Often, obvious, physical, non-pathogenic factors account for this problem. Tree roots can out-compete turf in certain locations, and mounds and ridges are prone to dry spots, particularly on southern and southwestern exposures. Also, in low areas, algal crusting, poor soil structure, shallow root zones and excess thatch create conditions that inhibit efficient use of water.
Basidiomycete fungi that cause fairy rings are also associated with localized dry spot. These fungi decompose organic matter in the soil and are beneficial to the ecology of the turfgrass rhizosphere. However, they can also create hydrophobic (water-repelling) conditions in the soil. The fungi release organic substances that coat soil particles, causing them to bind together. Water does not adhere to the soil particles, and it rapidly passes through the soil.
In the past, managers completely excavated these sites. Now, we feel it's best to use the cultural methods mentioned above combined with fungicides. You can also apply wetting agents. They act like mild detergents to dissolve hydrophobic substances. Use a 5-gallon bucket with small holes drilled through the bottom to apply wetting agents overnight. By using this method you will not disrupt daytime activities.
Ophiosphaerella dead spot
In the fall of 1998, researchers at the University of Maryland identified this new disease on creeping bentgrass. It appeared in Maryland, Virginia and Ohio with symptoms similar to dollar spot. Researchers subsequently called it “ball-mark disease.” The causal organism is in the genus Ophiosphaerella.
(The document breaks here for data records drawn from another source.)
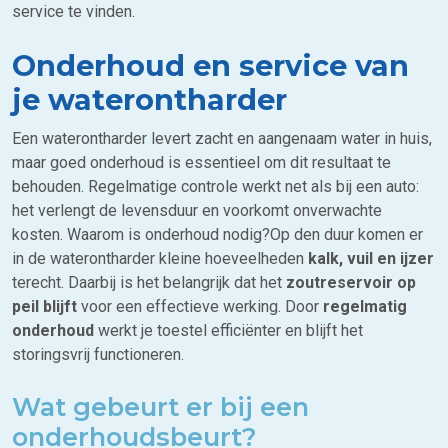
service te vinden.
Onderhoud en service van
je waterontharder
Een waterontharder levert zacht en aangenaam water in huis,
maar goed onderhoud is essentieel om dit resultaat te
behouden. Regelmatige controle werkt net als bij een auto:
het verlengt de levensduur en voorkomt onverwachte
kosten. Waarom is onderhoud nodig?Op den duur komen er
in de waterontharder kleine hoeveelheden
kalk, vuil en ijzer
terecht. Daarbij is het belangrijk dat het
zoutreservoir op
peil blijft
voor een effectieve werking. Door
regelmatig
onderhoud
werkt je toestel efficiënter en blijft het
storingsvrij functioneren.
Wat gebeurt er bij een
onderhoudsbeurt?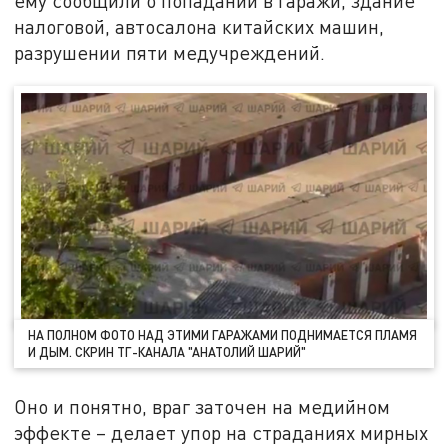
ему сообщили о попадании в гаражи, здание
налоговой, автосалона китайских машин,
разрушении пяти медучреждений.
НА ПОЛНОМ ФОТО НАД ЭТИМИ ГАРАЖАМИ ПОДНИМАЕТСЯ ПЛАМЯ
И ДЫМ. СКРИН ТГ-КАНАЛА "АНАТОЛИЙ ШАРИЙ"
Оно и понятно, враг заточен на медийном
эффекте – делает упор на страданиях мирных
You will first see this disease appear as small spots, 1- to 2-centimeters in diameter. As the symptoms progress, the spots may eventually reach 8 centimeters in diameter. You will recognize symptoms similar to spring dead spot. However, you will not see the characteristic dark strands of spring dead spot on the root surface. When diagnosing for Ophiosphaerella, look for reddish-brown spots around the periphery of the infected turf patch. You may also see pinkish mycelia on newly infected leaves. At this point, few reports on the epidemiology, symptomatology and control of this disease are available. However, the next time you see symptoms of dollar spot, don't automatically assume that it is. It may be ball-mark disease.
Dr. Andy Hamblin is an assistant professor at the University of Illinois, (Urbana-Champaign, Ill.).